South Slough National Estuarine Reserve, Coos County, Oregon
Aug 22, 2015
We are heading to the coast. …. and starting a new journal – Volume 45. Oh my gosh! That makes me older than dirt!
I always wonder just what all these blank pages will get filled with. For now I’ll start with our ‘Yellowstone Breakfast’: three hard-boiled eggs, three Jimmy Dean turkey sausages, four slices of ancient grain toast from the Lighthouse bakery (of course with peanut butter on all four and jam on two of them), and one banana to share. I’ve already taken a couple of bites out of one of my pieces of toast.

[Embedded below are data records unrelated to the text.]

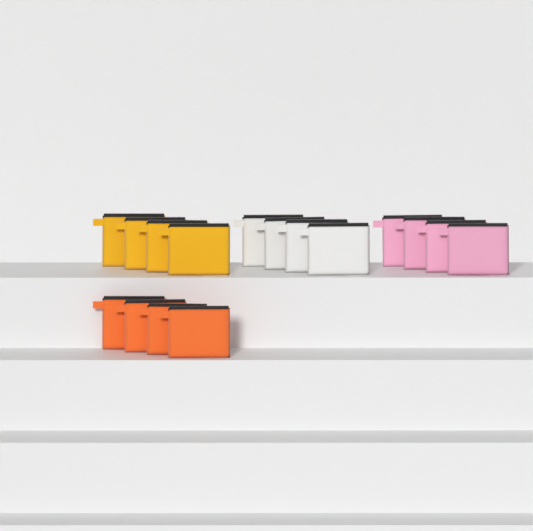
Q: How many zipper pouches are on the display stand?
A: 16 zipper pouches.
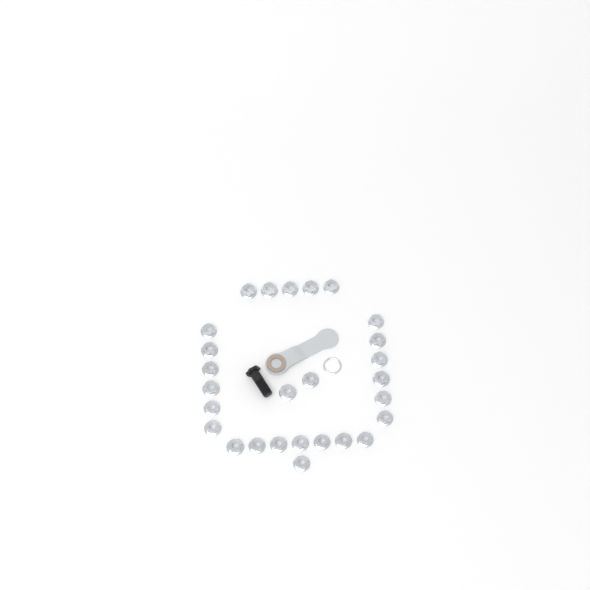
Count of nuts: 27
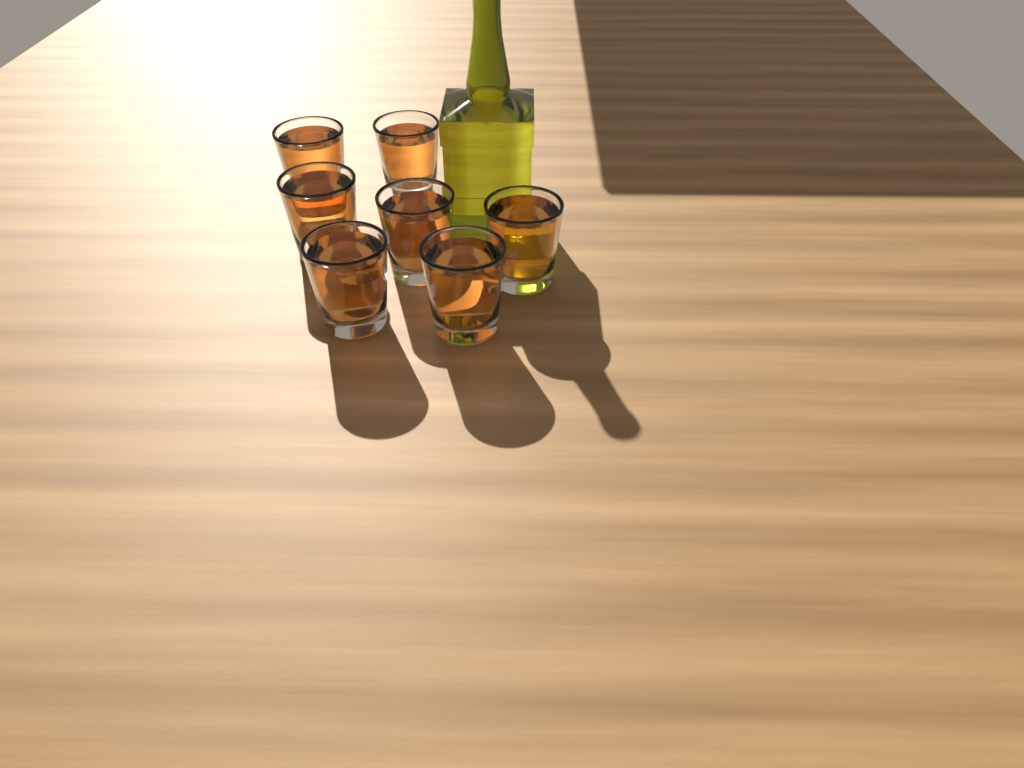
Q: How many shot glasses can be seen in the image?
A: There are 7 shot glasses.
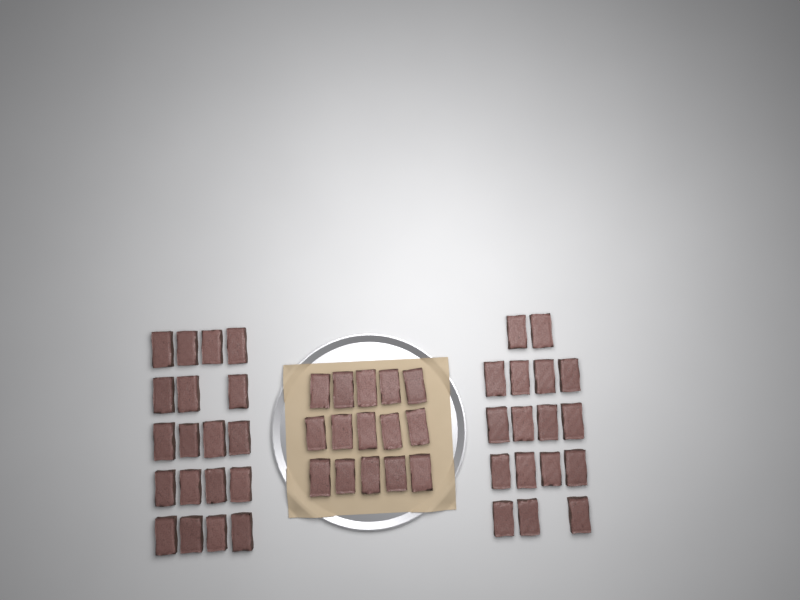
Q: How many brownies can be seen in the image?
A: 51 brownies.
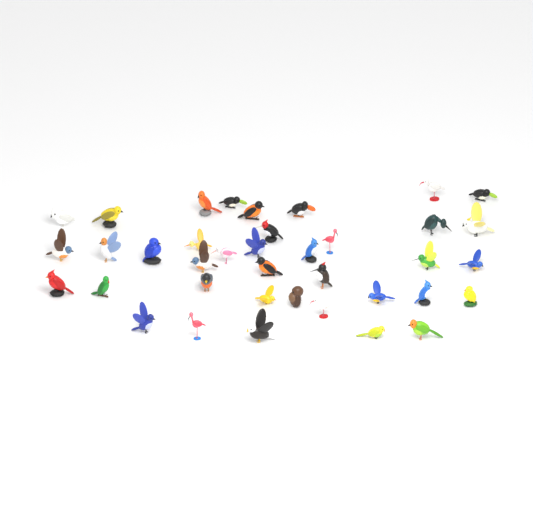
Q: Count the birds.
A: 38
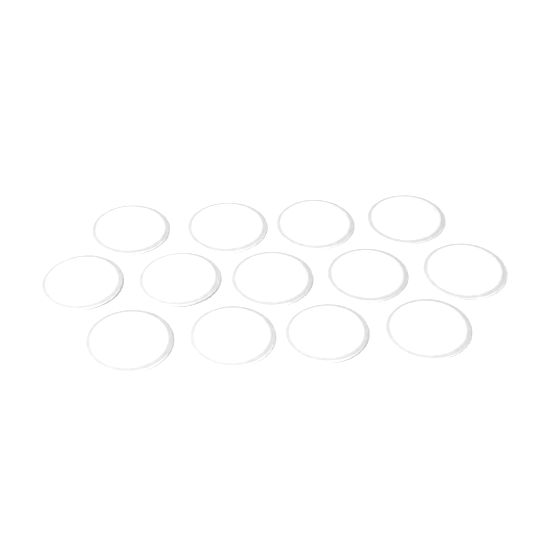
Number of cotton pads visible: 13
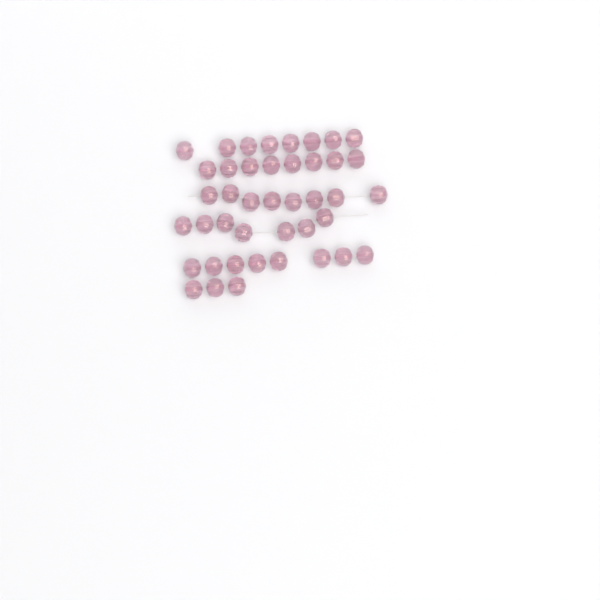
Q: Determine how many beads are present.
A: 42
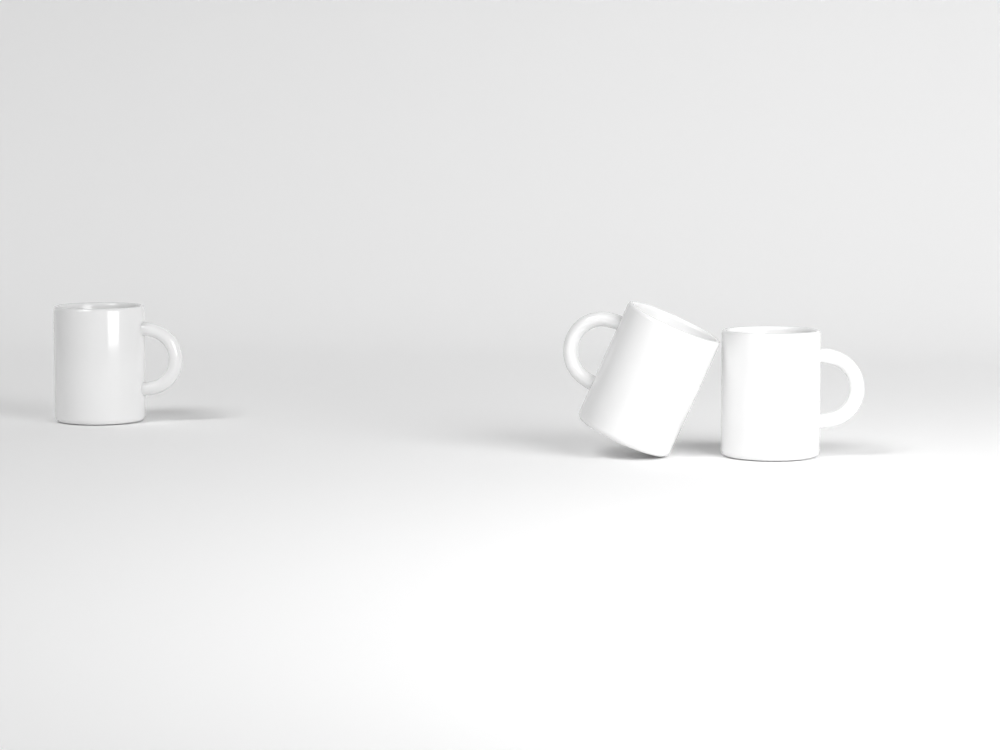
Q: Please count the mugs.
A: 3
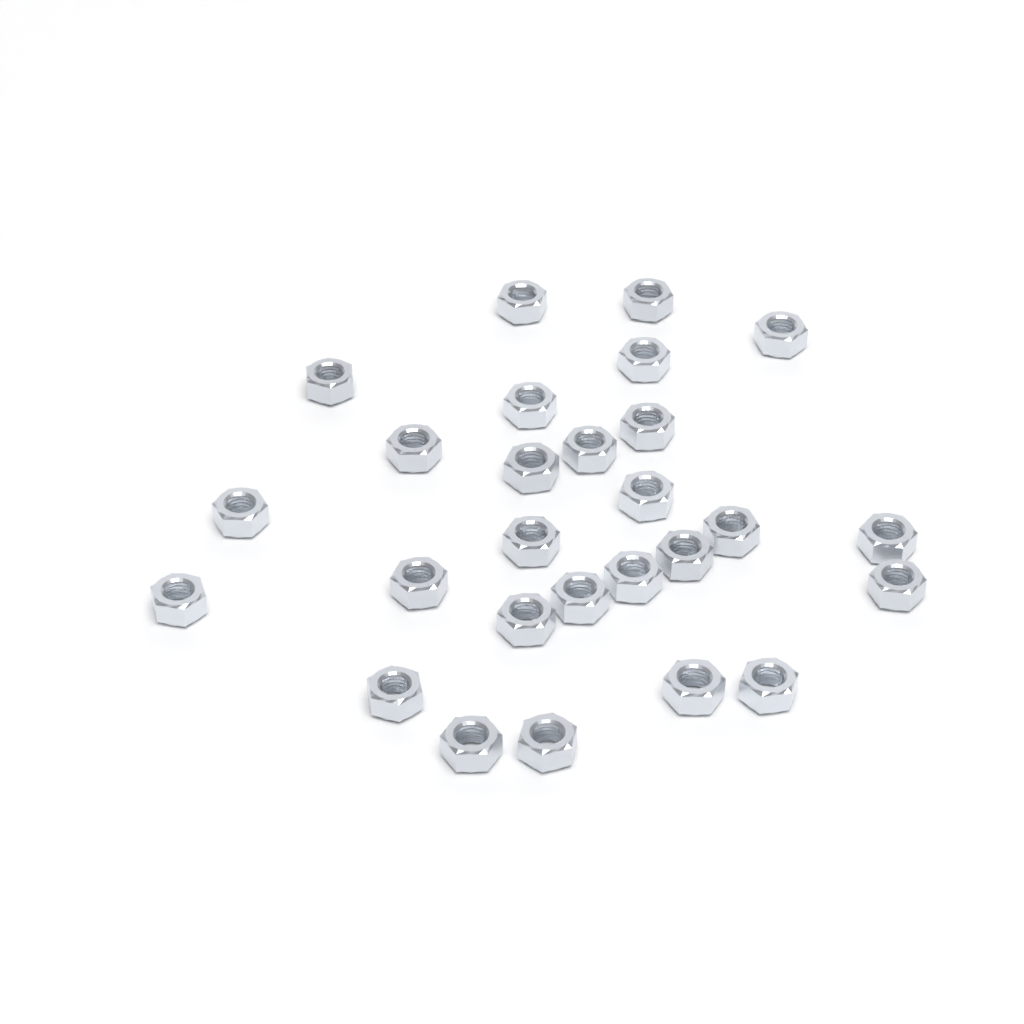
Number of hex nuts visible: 27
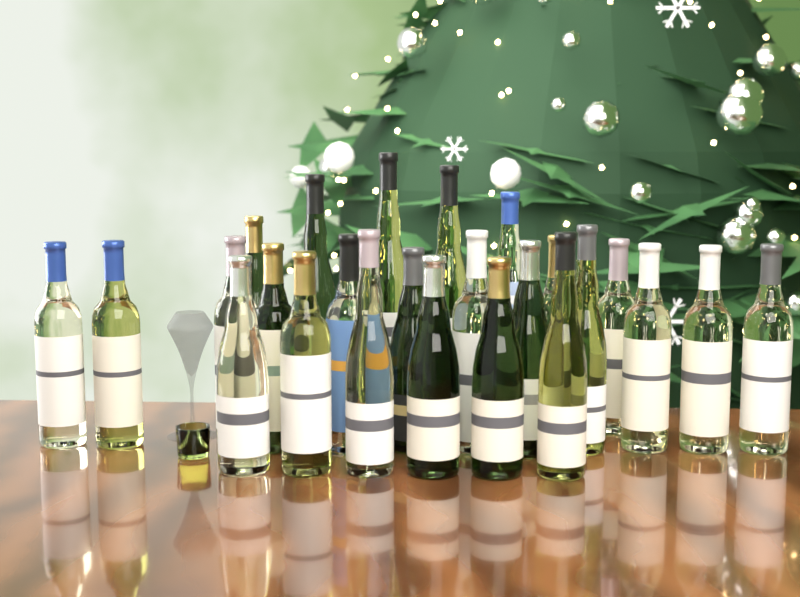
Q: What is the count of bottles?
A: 25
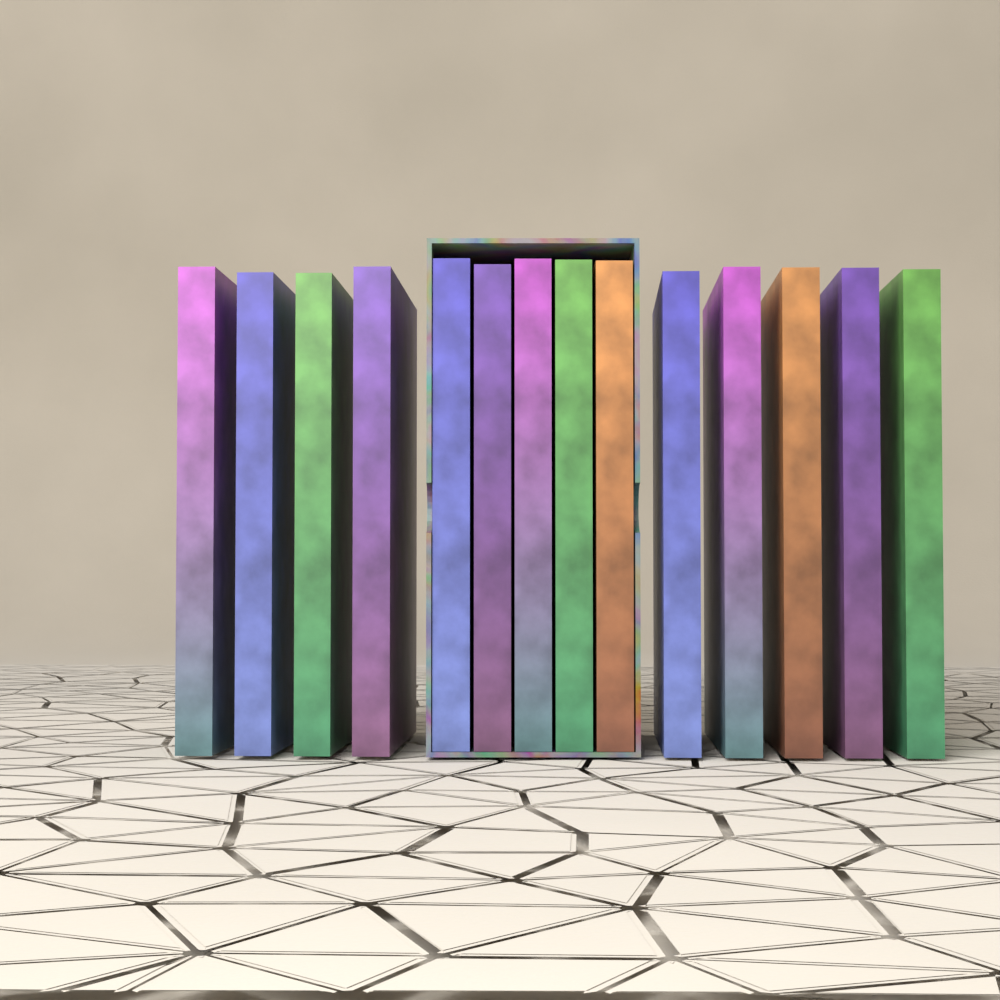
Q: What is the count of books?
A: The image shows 14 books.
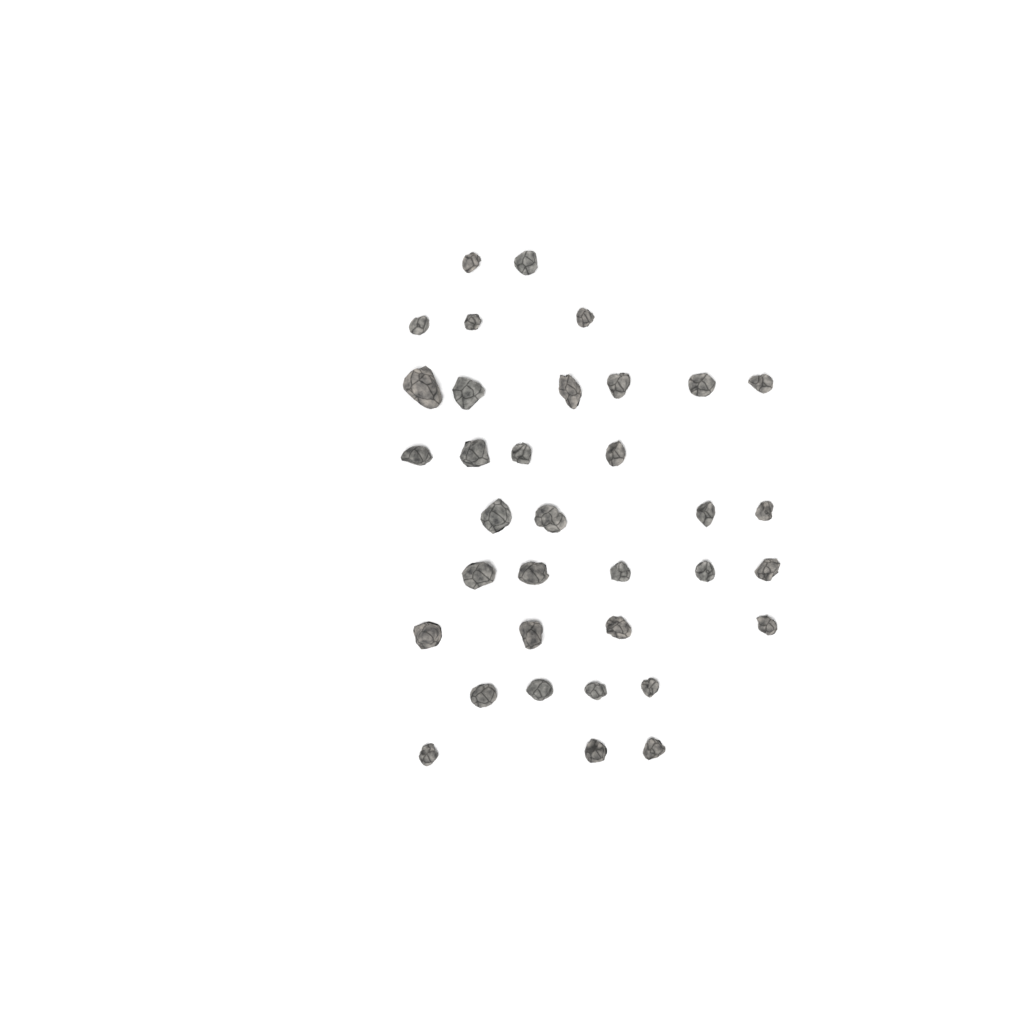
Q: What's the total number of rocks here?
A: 35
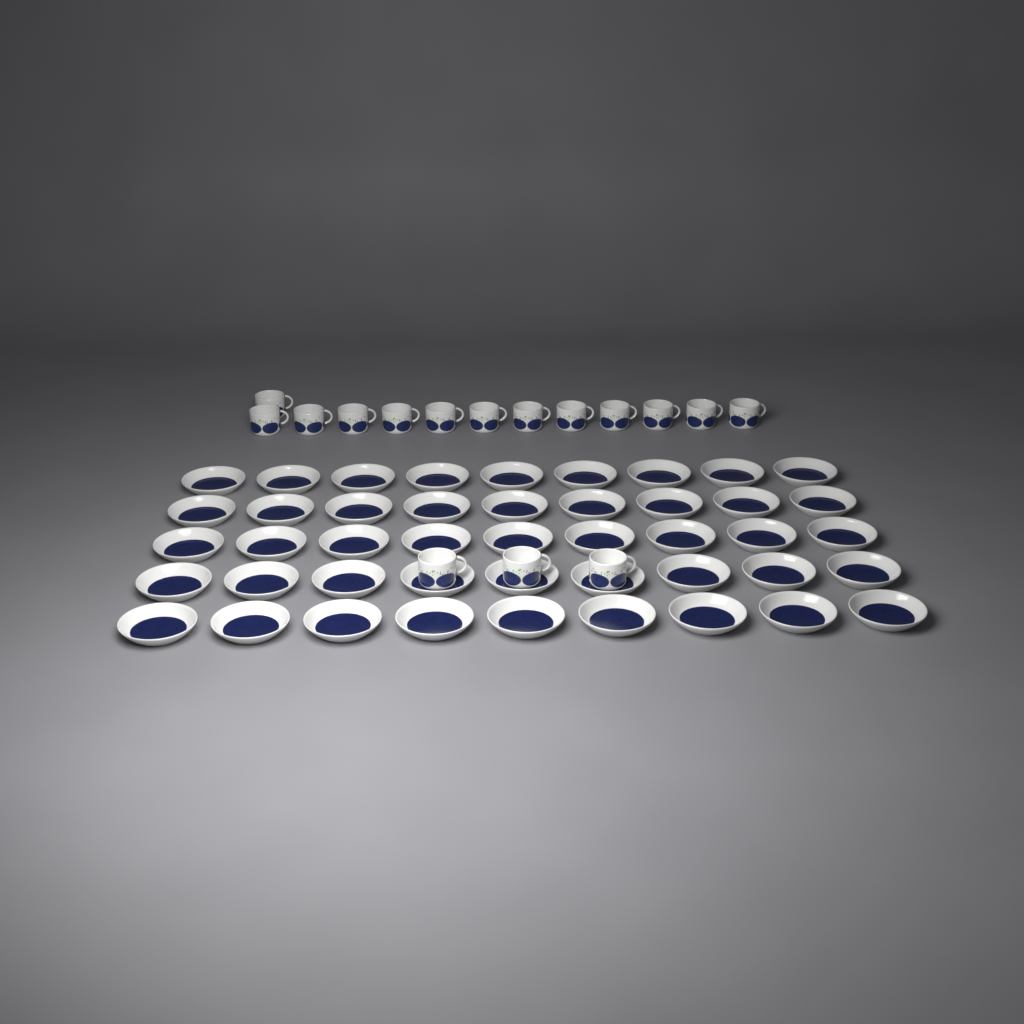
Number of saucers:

Dale is getting gas so I have a moment for notes. (If you don’t know what my ‘Yellowstone breakfast’ is go to my June 2015 post 'Pavlov's Dogs.')
This bodes well! We haven’t even gotten out of town when a young grey fox streaks across the road in front of us, his feet barely touching ground. I can count on one hand the grey foxes we’ve seen in Oregon. We know they are here, but very nocturnal.
Spent the afternoon ‘bugging’ at South Slough National Estuarine Reserve – hiked in to the beaver pond again. I’m falling in love with the trails at the reserve. They give us easy access to habitat usually too dense to struggle through, and we hardly ever meet anyone.
A couple of weeks ago we heard the trail into an old beaver pond at South Slough Reserve is open. We looked forward to finally seeing this tucked-away pond. This summer we’ve been photographing insects at the reserve. Eventually I’ll write a blog post about that project, but I’ll wait until that project is nearer to completion. Meanwhile we return to the reserve every few days to search out new habitats and see what insects we can find. This particular day we are hoping for dragonflies at the pond.
Early afternoon we head down the meandering trail along the edge of a coarse grassy meadow with peeks of Hinch Creek and cool stretches through a mixed canopy of alder, cascara, and evergreens. We’re hiking in to the beaver pond for a second time. The trail opens suddenly onto the beaver pond. The first time we approached the pond too quickly and spooked a great egret and then a great blue heron. Today we are careful. Dark shadows are on the far side of the pond and warm summer sunshine highlights the green marsh grasses, sedges and cattails. Bright yellow monkey flowers capture little dots of sunshine. Many years ago beaver dammed this small thumb of a valley that juts off from Hinch Creek’s valley. We haven’t seen any sign of current beaver activity, just their overgrown dam and their pond.
No egrets or herons today, but several mallards and one goose rest on a downed log. A kingfisher rattles off in the distance. We catch a glimpse of him as he flies along the far edge. A small flock of cedar waxwings darts over the water. Usually I think of cedar waxwings eating berries, but these are hawking for insects. They perch on a weathered Sitka spruce snag near us, then zoom out after a bug, and back again. Sometimes two or three crowd onto the little snag; sometimes even four.
Our hike in to the pond has been quite productive: two new dragonflies, a sexton beetle, an unusual wasp, a better photo of a wood nymph (butterfly). We’ll be back.
August 25, 2015
We’ve returned to the beaver pond. The day seems almost the same – bright summer sunshine, still shirt-sleeve weather, but just a little cooler and windier. The breeze is kicking up a choppy riffle and bending the long marsh grasses – not good weather to find insects hovering over the water. Hardly a waxwing was to be seen. Darn. I was looking forward to seeing more of them.
Insect hunting in general has been a little slow, but I did find a new damselfly and we finally take time to try for a good mosquito shot. That means I offer my arm to the cause, i.e. I hold still while a mosquito lands and sucks a drop of my blood. I’m not sure why I’m the one offering my blood and not Dale.
Late afternoon we head back to our car. Shadows were reaching out into the meadow along the trail, but most of the meadow is still golden in the late summer sun. Suddenly we are invaded by a little flock of waxwings. This time they are hawking over the meadow. Down into the long grass one disappears and then another. A third perches on a swaying weed jutting high above the grass and several more are higher in the air. The whole flock works the area around us and then flies on down the valley. Before long they are back again, flying right over my head, just a few feet away, and some landing on a Sitka spruce just a few feet from me. Still no sign of them eating berries, even though the nearby bushes were full of ripe salal, huckleberries and blackberries. Insects seem to be on the menu at this time of year.